The pipeline contains a copy activity that is configured to use specified input and output datasets and which is scheduled to run every hour. In the JSON definition for the pipeline, the source type is set to RelationalSource and the sink type is set to BlobSink. The SQL query specified for the query property selects the data from the "Orders" table.

{
    "name": "CopyDb2ToBlob",
    "properties": {
        "description": "pipeline for the copy activity",
        "activities": [
            {
                "type": "Copy",
                "typeProperties": {
                    "source": {
                        "type": "RelationalSource",
                        "query": "select * from \"Orders\""
                    },
                    "sink": {
                        "type": "BlobSink"
                    }
                },
                "inputs": [
                    {
                        "name": "Db2DataSet"
                    }
                ],
                "outputs": [
                    {
                        "name": "AzureBlobDb2DataSet"
                    }
                ],
                "policy": {
                    "timeout": "01:00:00",
                    "concurrency": 1
                },
                "scheduler": {
                    "frequency": "Hour",
                    "interval": 1
                },
                "name": "Db2ToBlob"
            }
        ],
        "start": "2014-06-01T18:00:00Z",
        "end": "2014-06-01T19:00:00Z"
    }
}

Type mapping for DB2

As mentioned in the data movement activities article, Copy Activity performs automatic type conversions from source type to sink type by using the following two-step approach:

  1. Convert from a native source type to a .NET type
  2. Convert from a .NET type to a native sink type

The following mappings are used when Copy Activity converts the data from a DB2 type to a .NET type:

DB2 database type .NET Framework type
SmallInt Int16
Integer Int32
BigInt Int64
Real Single
Double Double
Float Double
Decimal Decimal
DecimalFloat Decimal
Numeric Decimal
Date DateTime
Time TimeSpan
Timestamp DateTime
Xml Byte[]
Char String
VarChar String
LongVarChar String
DB2DynArray String
Binary Byte[]
VarBinary Byte[]
LongVarBinary Byte[]
Graphic String
VarGraphic String
LongVarGraphic String
Clob String
Blob Byte[]
DbClob String
SmallInt Int16
Integer Int32
BigInt Int64
Real Single
Double Double
Float Double
Decimal Decimal
DecimalFloat Decimal
Numeric Decimal
Date DateTime
Time TimeSpan
Timestamp DateTime
Xml Byte[]
Char String

Map source to sink columns

To learn how to map columns in the source dataset to columns in the sink dataset, see Mapping dataset columns in Azure Data Factory.

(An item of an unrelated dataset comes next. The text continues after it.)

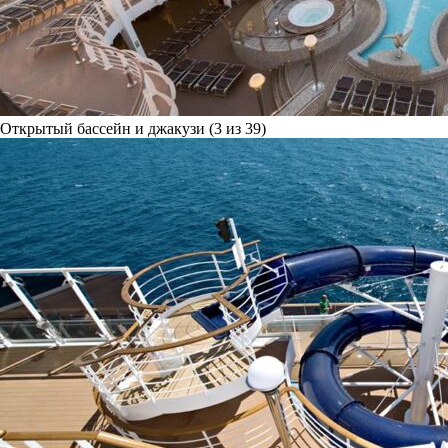
Открытый бассейн и джакузи (3 из 39)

Repeatable reads from relational sources

When you copy data from a relational data store, keep repeatability in mind to avoid unintended outcomes. In Azure Data Factory, you can rerun a slice manually. You can also configure the retry policy property for a dataset to rerun a slice when a failure occurs. Make sure that the same data is read no matter how many times the slice is rerun, and regardless of how you rerun the slice. For more information, see Repeatable reads from relational sources.

Performance and tuning

Learn about key factors that affect the performance of Copy Activity and ways to optimize performance in the Copy Activity Performance and Tuning Guide.